La citazione di Churchill è spietata nella sua lucidità: denuncia la vigliaccheria mascherata da diplomazia, e ne prevede anche le conseguenze.
Oggi si assiste a un ritorno inquietante di quella stessa logica. C’è una parte dell’opinione pubblica e della classe dirigente occidentale disposta a offrire un tenero agnello per contrattare con il lupo, nella speranza di placarne l’appetito.
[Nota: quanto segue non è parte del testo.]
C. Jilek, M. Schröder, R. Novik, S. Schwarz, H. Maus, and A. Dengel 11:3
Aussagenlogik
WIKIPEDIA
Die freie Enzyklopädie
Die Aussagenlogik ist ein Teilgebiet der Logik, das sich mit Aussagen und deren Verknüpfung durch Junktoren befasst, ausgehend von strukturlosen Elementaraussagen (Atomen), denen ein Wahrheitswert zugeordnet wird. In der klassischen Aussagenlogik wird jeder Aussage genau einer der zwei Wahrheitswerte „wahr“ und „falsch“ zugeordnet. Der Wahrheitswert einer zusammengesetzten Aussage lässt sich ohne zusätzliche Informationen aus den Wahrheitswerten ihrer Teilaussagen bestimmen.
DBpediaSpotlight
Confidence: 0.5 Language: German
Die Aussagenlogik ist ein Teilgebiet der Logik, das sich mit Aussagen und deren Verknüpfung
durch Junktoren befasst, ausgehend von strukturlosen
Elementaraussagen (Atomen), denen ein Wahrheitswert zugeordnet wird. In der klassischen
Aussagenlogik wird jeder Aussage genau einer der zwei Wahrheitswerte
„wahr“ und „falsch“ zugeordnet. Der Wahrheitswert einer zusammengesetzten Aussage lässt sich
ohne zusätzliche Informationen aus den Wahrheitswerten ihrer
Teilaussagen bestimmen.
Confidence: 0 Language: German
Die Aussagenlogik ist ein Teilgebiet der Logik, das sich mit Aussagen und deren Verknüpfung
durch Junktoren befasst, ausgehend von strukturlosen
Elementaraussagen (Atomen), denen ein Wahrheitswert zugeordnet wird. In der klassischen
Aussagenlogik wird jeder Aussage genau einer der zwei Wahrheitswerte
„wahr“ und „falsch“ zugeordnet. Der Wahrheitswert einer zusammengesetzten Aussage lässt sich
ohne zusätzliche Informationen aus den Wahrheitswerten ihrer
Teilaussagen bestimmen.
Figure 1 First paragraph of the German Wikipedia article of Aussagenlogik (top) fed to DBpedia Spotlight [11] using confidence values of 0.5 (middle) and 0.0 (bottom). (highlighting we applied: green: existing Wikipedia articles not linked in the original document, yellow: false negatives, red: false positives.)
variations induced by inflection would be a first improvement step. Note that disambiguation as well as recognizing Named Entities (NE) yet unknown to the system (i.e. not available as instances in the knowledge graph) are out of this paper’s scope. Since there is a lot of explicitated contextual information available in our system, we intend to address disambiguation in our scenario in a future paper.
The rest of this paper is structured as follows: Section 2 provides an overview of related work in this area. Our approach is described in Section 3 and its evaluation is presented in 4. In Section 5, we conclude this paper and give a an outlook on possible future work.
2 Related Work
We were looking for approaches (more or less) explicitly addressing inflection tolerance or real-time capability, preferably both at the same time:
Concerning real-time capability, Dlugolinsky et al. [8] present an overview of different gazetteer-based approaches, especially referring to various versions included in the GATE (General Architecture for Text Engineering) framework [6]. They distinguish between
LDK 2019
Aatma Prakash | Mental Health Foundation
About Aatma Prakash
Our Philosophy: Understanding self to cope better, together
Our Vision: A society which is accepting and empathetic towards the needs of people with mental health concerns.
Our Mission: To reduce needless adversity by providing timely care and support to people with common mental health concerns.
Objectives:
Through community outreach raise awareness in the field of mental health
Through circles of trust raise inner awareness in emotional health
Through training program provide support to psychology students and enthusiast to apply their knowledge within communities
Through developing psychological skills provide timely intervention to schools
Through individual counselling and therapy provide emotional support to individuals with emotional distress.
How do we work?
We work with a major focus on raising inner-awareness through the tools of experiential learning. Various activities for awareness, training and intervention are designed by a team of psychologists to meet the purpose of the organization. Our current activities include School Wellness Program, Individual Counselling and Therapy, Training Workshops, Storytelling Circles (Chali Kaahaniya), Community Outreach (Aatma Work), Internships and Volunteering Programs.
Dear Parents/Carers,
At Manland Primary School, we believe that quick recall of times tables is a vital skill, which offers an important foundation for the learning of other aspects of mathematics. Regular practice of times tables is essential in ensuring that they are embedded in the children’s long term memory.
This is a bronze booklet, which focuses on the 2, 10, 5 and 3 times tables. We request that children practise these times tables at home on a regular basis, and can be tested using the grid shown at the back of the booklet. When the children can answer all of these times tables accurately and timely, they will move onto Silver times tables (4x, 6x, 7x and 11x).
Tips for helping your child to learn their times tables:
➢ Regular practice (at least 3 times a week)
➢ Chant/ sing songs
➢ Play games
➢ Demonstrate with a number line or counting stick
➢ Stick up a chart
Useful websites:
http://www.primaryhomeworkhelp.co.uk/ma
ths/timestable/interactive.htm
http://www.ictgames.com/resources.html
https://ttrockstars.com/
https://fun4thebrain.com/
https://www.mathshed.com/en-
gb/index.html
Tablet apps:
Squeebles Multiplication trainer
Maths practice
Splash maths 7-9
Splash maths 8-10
I lupi, come Putin, Xi e Khamenei, sono mossi da volontà politiche decise, espansionistiche, ideologicamente motivate. Non si fermeranno al primo agnello. Ogni concessione sarà letta come debolezza, ogni passo indietro come un invito ad avanzare. Israele, contrariamente alle speranze di antioccidentali e antisemiti di varia risma, non accetta di essere trattato come un oggetto negoziale, né ha l’abitudine di attendere che siano gli altri a difenderlo. I sionisti sono gli ebrei che, a un certo punto della storia, si sono stancati di essere i capi espiatori per tutte le stagioni.
La differenza storica è proprio qui. Nel 1938 i cechi non avevano né il sostegno né la possibilità di resistere. Israele invece ha fatto sapere in modo inequivocabile che non ha intenzione di aspettare il prossimo «patto di Monaco».
Non serve essere israeliani per capire che l’appeasement è solo un modo di dare un calcio al barattolo che servirà solo per posticipare il disastro. Serve coraggio politico e morale per dirlo, e oggi quel coraggio scarseggia.